KISS gingen hier auf Nummer sicher und zelebrierten einmal mehr einen natürlich so oder so überzeugenden Querschnitt ihres immensen Backkataloges. Dass dabei einiges auf der Strecke bleibt, versteht sich von selber. Auf der anderen Seite gibt es einfach „Musts“ und von denen haben die Amerikaner so viele, dass einfach eine Auswahl getroffen werden musste. Dazu gehörten «War Machine» und «God Of Thunder», wo Gene die Elemente Feuer und Blut brachte, während Paul bei «Love Gun», an einem Drahtseil hängend, über die Köpfe der Zuschauer hinweg auf eine kleine Bühne in der Mitte der Halle gebracht wurde. Eigentlich ja nichts Neues oder Aufregendes, aber den Reaktionen nach kommt diese Einlage immer noch bestens an. Respektabel, wenn auch nicht immer auf dem gleichen Level, präsentierten sich Paul Stanleys Stimmbänder. Auch wenn längst nicht mehr alles im grünen Bereich ist, gab Mr. Starchild mit cleverer Unterstützung seiner Kollegen alles, was eben ging. Der Stimmung tat dieser Umstand auf jeden Fall keinen Abbruch und je länger die Show dauerte, desto mehr reifte die Erkenntnis, dass diese Tour eine der stärksten der letzten Jahre ist. Mag auch sein, dass jetzt vor allem viele junge und neue Fans, die KISS am heutigen Abend womöglich zum ersten Mal überhaupt live gesehen haben, realisieren, dass solche Events nicht mehr so lange genossen werden können. Vor allem die kleine Schweiz muss ja eigentlich immer mehr oder weniger regelrecht darob zittern, überhaupt berücksichtigt zu werden. Sollten die älteren zwei Herren in der Band in nicht so ferner Zukunft beschliessen, dass die Reiserei rund um den Globus ein definitives Ende findet, braucht es neben den Erinnerungen an die guten alten Zeiten solche Konzerte wie das hier, das noch lange im Kopf nachhallt und alle Fans auf ewig mit geschwellter Brust und Freude erzählen lässt, dass man dabei gewesen ist.

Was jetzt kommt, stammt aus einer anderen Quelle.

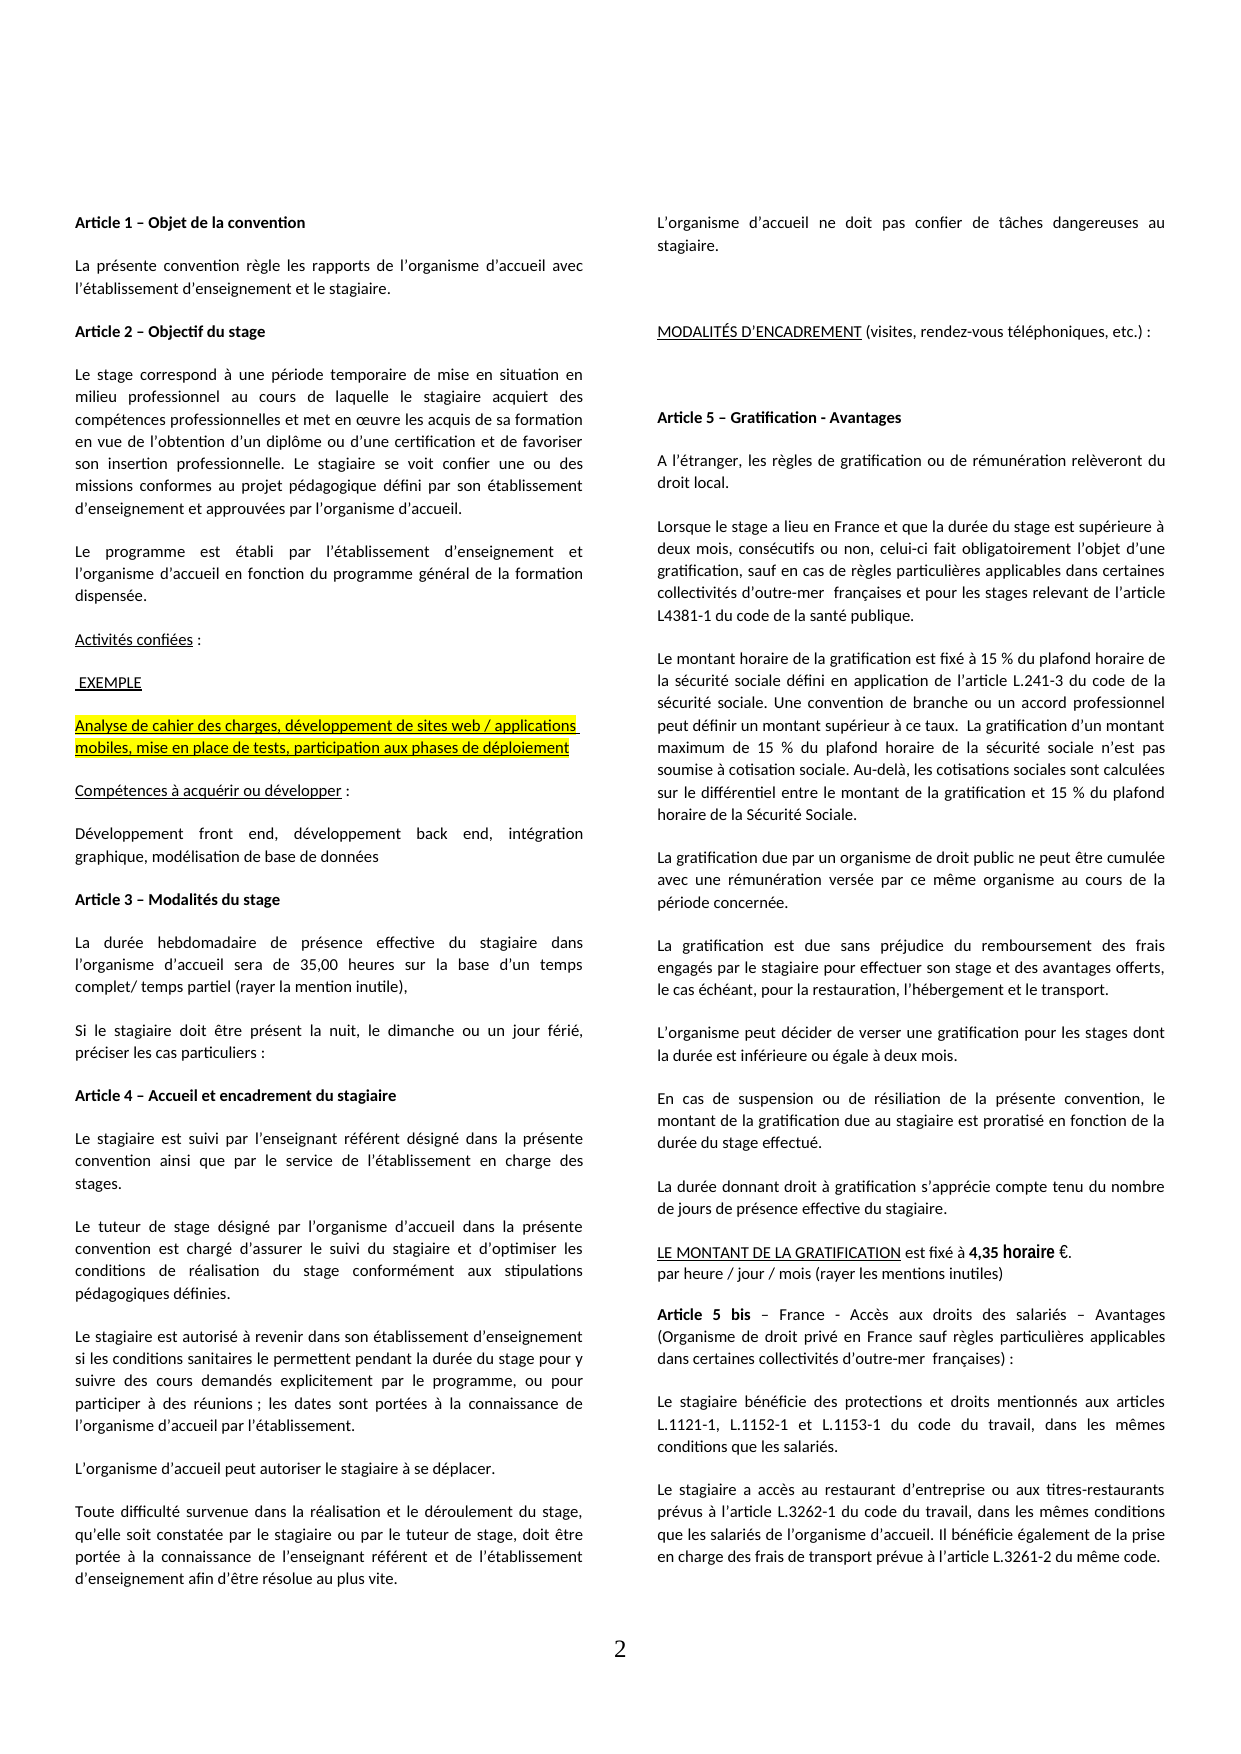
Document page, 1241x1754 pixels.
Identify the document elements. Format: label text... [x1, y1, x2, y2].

text LE MONTANT DE LA GRATIFICATION est fixé à 4,35 horaire €. [657, 1241, 1165, 1263]
text Le stagiaire a accès au restaurant d’entreprise ou aux titres-restaurants prévus à l’article L.3262-1 du code du travail, dans les mêmes conditions que les salariés de l’organisme d’accueil. Il bénéficie également de la prise en charge des frais de transport prévue à l’article L.3261-2 du même code. [657, 1479, 1165, 1567]
text Développement front end, développement back end, intégration graphique, modélisation de base de données [75, 824, 583, 866]
text Le stagiaire est suivi par l’enseignant référent désigné dans la présente convention ainsi que par le service de l’établissement en charge des stages. [75, 1128, 583, 1193]
text Compétences à acquérir ou développer : [75, 781, 583, 801]
text L’organisme d’accueil ne doit pas confier de tâches dangereuses au stagiaire. [657, 213, 1165, 255]
text Le programme est établi par l’établissement d’enseignement et l’organisme d’accueil en fonction du programme général de la formation dispensée. [75, 541, 583, 606]
text L’organisme peut décider de verser une gratification pour les stages dont la durée est inférieure ou égale à deux mois. [657, 1023, 1165, 1065]
text Le montant horaire de la gratification est fixé à 15 % du plafond horaire de la sécurité sociale défini en application de l’article L.241-3 du code de la sécurité sociale. Une convention de branche ou un accord professionnel peut définir un montant supérieur à ce taux. La gratification d’un montant maximum de 15 % du plafond horaire de la sécurité sociale n’est pas soumise à cotisation sociale. Au-delà, les cotisations sociales sont calculées sur le différentiel entre le montant de la gratification et 15 % du plafond horaire de la Sécurité Sociale. [657, 648, 1165, 824]
text A l’étranger, les règles de gratification ou de rémunération relèveront du droit local. [657, 451, 1165, 493]
text Activités confiées : [75, 629, 583, 649]
text Le stagiaire bénéficie des protections et droits mentionnés aux articles L.1121-1, L.1152-1 et L.1153-1 du code du travail, dans les mêmes conditions que les salariés. [657, 1392, 1165, 1457]
text Lorsque le stage a lieu en France et que la durée du stage est supérieure à deux mois, consécutifs ou non, celui-ci fait obligatoirement l’objet d’une gratification, sauf en cas de règles particulières applicables dans certaines collectivités d’outre-mer françaises et pour les stages relevant de l’article L4381-1 du code de la santé publique. [657, 516, 1165, 625]
text MODALITÉS D’ENCADREMENT (visites, rendez-vous téléphoniques, etc.) : [657, 321, 1165, 341]
text La gratification est due sans préjudice du remboursement des frais engagés par le stagiaire pour effectuer son stage et des avantages offerts, le cas échéant, pour la restauration, l’hébergement et le transport. [657, 935, 1165, 1000]
text Article 5 bis – France - Accès aux droits des salariés – Avantages (Organisme de droit privé en France sauf règles particulières applicables dans certaines collectivités d’outre-mer françaises) : [657, 1304, 1165, 1369]
text La durée hebdomadaire de présence effective du stagiaire dans l’organisme d’accueil sera de 35,00 heures sur la base d’un temps complet/ temps partiel (rayer la mention inutile), [75, 932, 583, 997]
text La durée donnant droit à gratification s’apprécie compte tenu du nombre de jours de présence effective du stagiaire. [657, 1176, 1165, 1218]
text Article 1 – Objet de la convention [75, 213, 583, 233]
text Le stagiaire est autorisé à revenir dans son établissement d’enseignement si les conditions sanitaires le permettent pendant la durée du stage pour y suivre des cours demandés explicitement par le programme, ou pour participer à des réunions ; les dates sont portées à la connaissance de l’organisme d’accueil par l’établissement. [75, 1326, 583, 1436]
text Article 2 – Objectif du stage [75, 321, 583, 341]
text Si le stagiaire doit être présent la nuit, le dimanche ou un jour férié, préciser les cas particuliers : [75, 1020, 583, 1062]
text Article 4 – Accueil et encadrement du stagiaire [75, 1085, 583, 1106]
text Analyse de cahier des charges, développement de sites web / applications mobiles, mise en place de tests, participation aux phases de déploiement [75, 715, 583, 758]
text Article 5 – Gratification - Avantages [657, 407, 1165, 428]
text La présente convention règle les rapports de l’organisme d’accueil avec l’établissement d’enseignement et le stagiaire. [75, 256, 583, 298]
text Le stage correspond à une période temporaire de mise en situation en milieu professionnel au cours de laquelle le stagiaire acquiert des compétences professionnelles et met en œuvre les acquis de sa formation en vue de l’obtention d’un diplôme ou d’une certification et de favoriser son insertion professionnelle. Le stagiaire se voit confier une ou des missions conformes au projet pédagogique défini par son établissement d’enseignement et approuvées par l’organisme d’accueil. [75, 364, 583, 518]
text Le tuteur de stage désigné par l’organisme d’accueil dans la présente convention est chargé d’assurer le suivi du stagiaire et d’optimiser les conditions de réalisation du stage conformément aux stipulations pédagogiques définies. [75, 1216, 583, 1303]
text Article 3 – Modalités du stage [75, 889, 583, 909]
text En cas de suspension ou de résiliation de la présente convention, le montant de la gratification due au stagiaire est proratisé en fonction de la durée du stage effectué. [657, 1088, 1165, 1153]
text EXEMPLE [75, 672, 583, 692]
text L’organisme d’accueil peut autoriser le stagiaire à se déplacer. [75, 1458, 583, 1479]
text La gratification due par un organisme de droit public ne peut être cumulée avec une rémunération versée par ce même organisme au cours de la période concernée. [657, 847, 1165, 912]
text par heure / jour / mois (rayer les mentions inutiles) [657, 1263, 1165, 1283]
text Toute difficulté survenue dans la réalisation et le déroulement du stage, qu’elle soit constatée par le stagiaire ou par le tuteur de stage, doit être portée à la connaissance de l’enseignant référent et de l’établissement d’enseignement afin d’être résolue au plus vite. [75, 1502, 583, 1589]
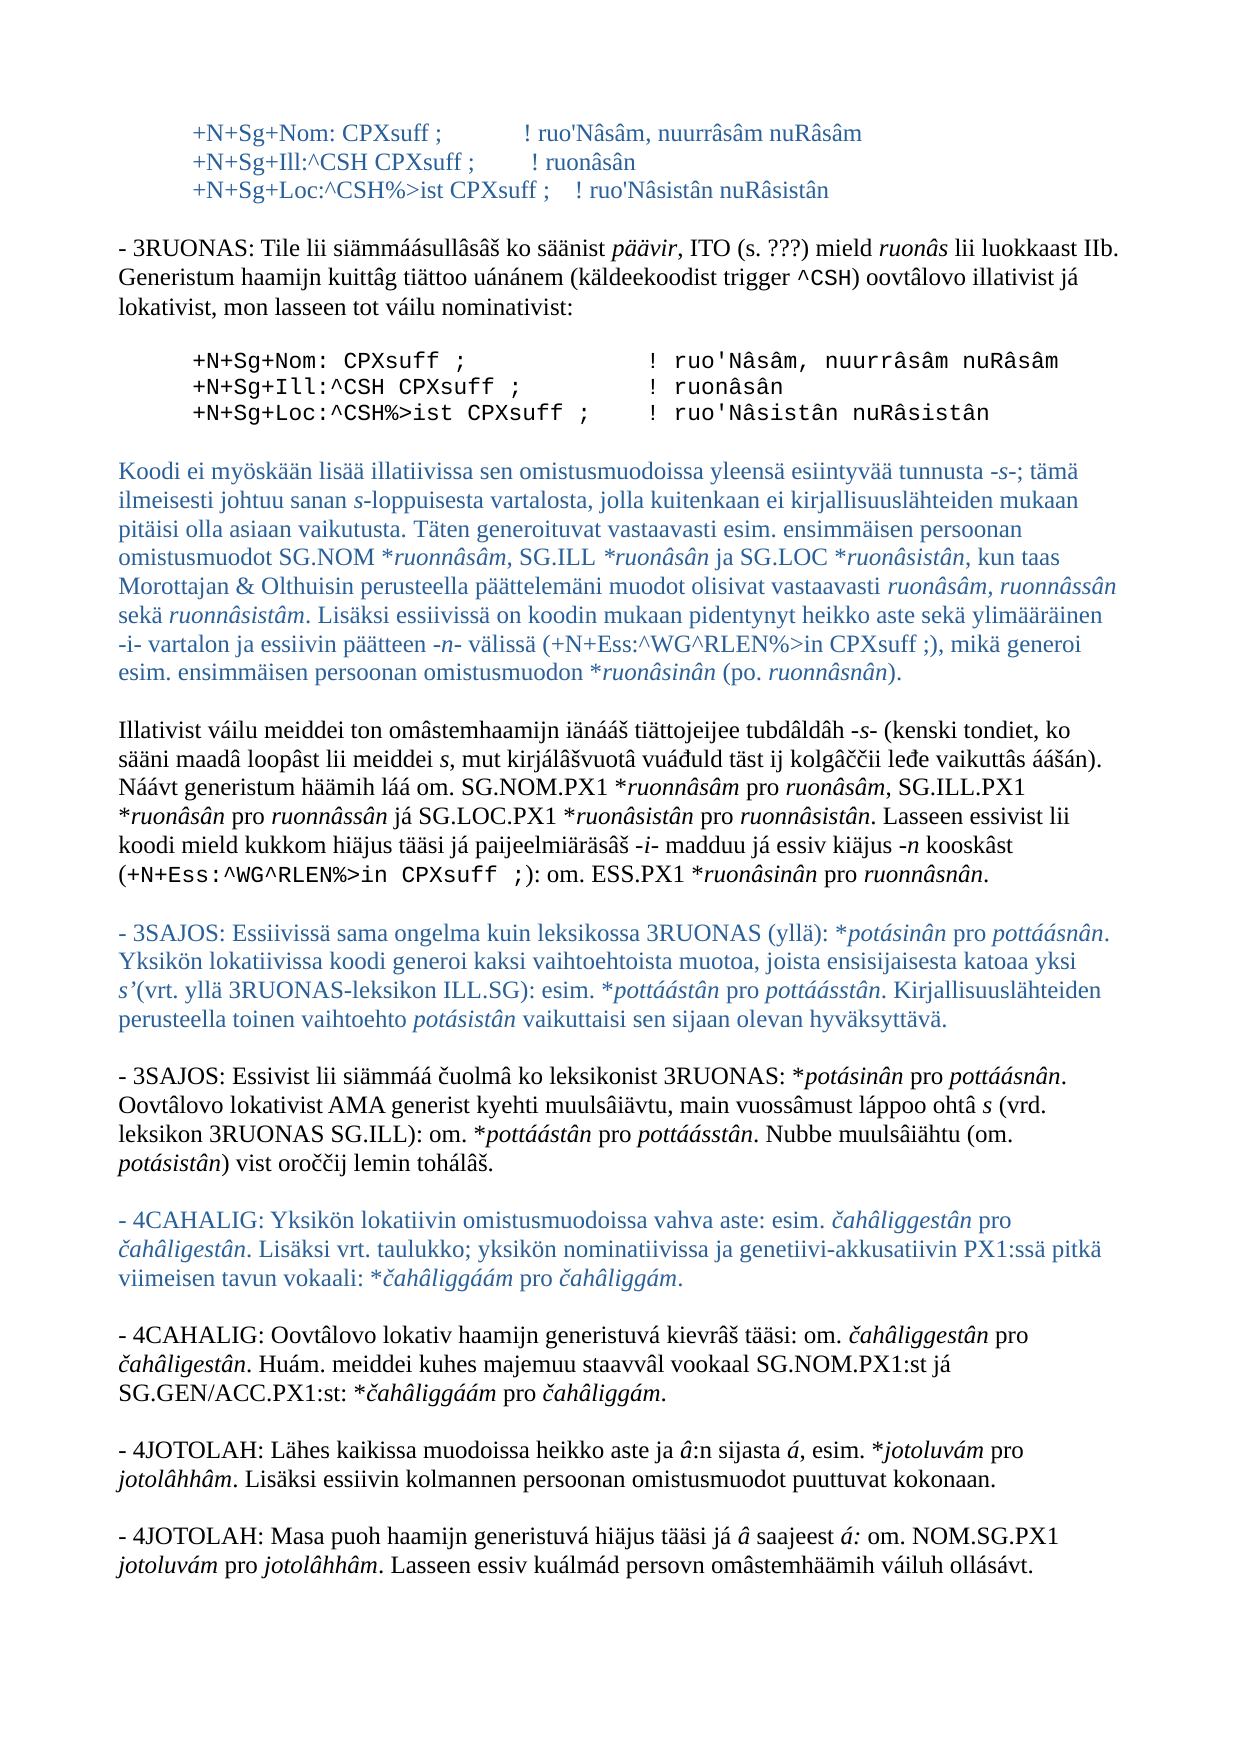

Setliste: «Intro (Speech)» - «Psycho Circus» - «Shout It Out Loud» - «Let Me Go, Rock 'N' Roll» - «I Love It Loud» - «Hell Or Hallelujah» - «War Machine (Gene breathes fire)» - «Heaven's On Fire» - «Deuce» - «Say Yeah» - «Shock Me (only first verse)» - «Outta This World (Tommy and Eric Jam)» - «God Of Thunder (Gene Bass solo intro - spits blood and flies)» - «Lick It Up» - «Love Gun (Paul flies over crowd to the B-stage)» - «Rock And Roll All Nite» -- «Detroit Rock City» - «I Was Made For Lovin' You» - «Black Diamond» - «Outro (God Gave Rock 'n' Roll To You II)».